The area of the three I'm most happy with is family. Family being my wife, my parents, my sister and a handful of friends. We're closer now than ever. Obviously marriage adds a new level to a person's life, and it's not something I take trivially. Just the opposite really. But there is more than that. The events of the past year have taken a family that was in some ways quite distant – we're all spread on opposite ends of the continent – and made us closer. Enhanced communication, boosted the love. There is a scene in the movie "Legends of the Fall," at the very end, where the bad guys show up to kill the hero, and the family, which had been torn and tattered by a series of dramatic events, came together in defense. The old dad with the stroke knocking out the bad guys with the double barreled shot gun, the long estranged brother doing the same with a long range shot from the distance. Obviously this is dramatized – a wild west example – but I liked how FAMILY came together. That's kind of how this feels. Oddly enough, there is now a new challenge in this area, that being enhanced relations with the family of my wife. They don't like me, to put it mildly. And there is gasoline that stoked this fire and made it worse. No matter. Time is on our side, and time does heel wounds. We'll continue to put the good effort out, I will continue to love their daughter like no other and hopefully that component can also get to a place it needs to be.

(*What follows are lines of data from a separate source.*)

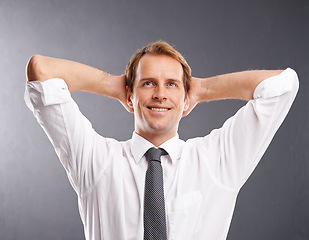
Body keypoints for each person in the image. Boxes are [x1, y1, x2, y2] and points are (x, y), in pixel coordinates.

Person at [25, 41, 299, 240]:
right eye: (148, 83)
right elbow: (41, 71)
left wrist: (200, 89)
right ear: (130, 96)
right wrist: (116, 86)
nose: (160, 94)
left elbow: (283, 86)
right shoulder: (97, 161)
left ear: (186, 99)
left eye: (171, 84)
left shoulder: (216, 160)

One component where I want it to be, but also with a huge challenge ahead. One component progressing. One component still waiting to get off the ground. All things considered, not bad after 365 days. The goal is all three, but moving a big boulder takes time. The effort will yield the results.
A small thing that cracks me up. So last year in the shit storm I lost all my nordic ski tuning gear. My handcrafted wooden waxing form, lots of cools waxes, scrapers, irons, etc. Seems minor, but it was kind of big. Waxing for me was more than just making my skis fast. It was a place to go to dream bigger dreams, to escape. It was the process of adventure, if that makes any sense.
Well, when I lost that, I lost a lot. I don't think it's a coincidence that I did not nordic ski one time last year. And that's not good…that's a part of my past self that was absolutely positive. I never had a bad day nordic skiing, and it always made me happy. Well, cash is tight now, but I decided to rectify this situation. Take something back. I'm fortunate at work to get pro-deals on stuff, which makes it affordable. So I ordered some necessities. A Swix waxing table. Nordic vices, but also alpine vices, because Elaine and I are going to rip up the backcountry this year and this is something essential. A bunch of waxes, two scrapers, an iron and a file. Not an escape this time, but a place to prepare, to smile. It's odd how the prospect of waxing skis makes me so happy, but it does, and I suspect it's a lot deeper than just dripping wax onto p-tex.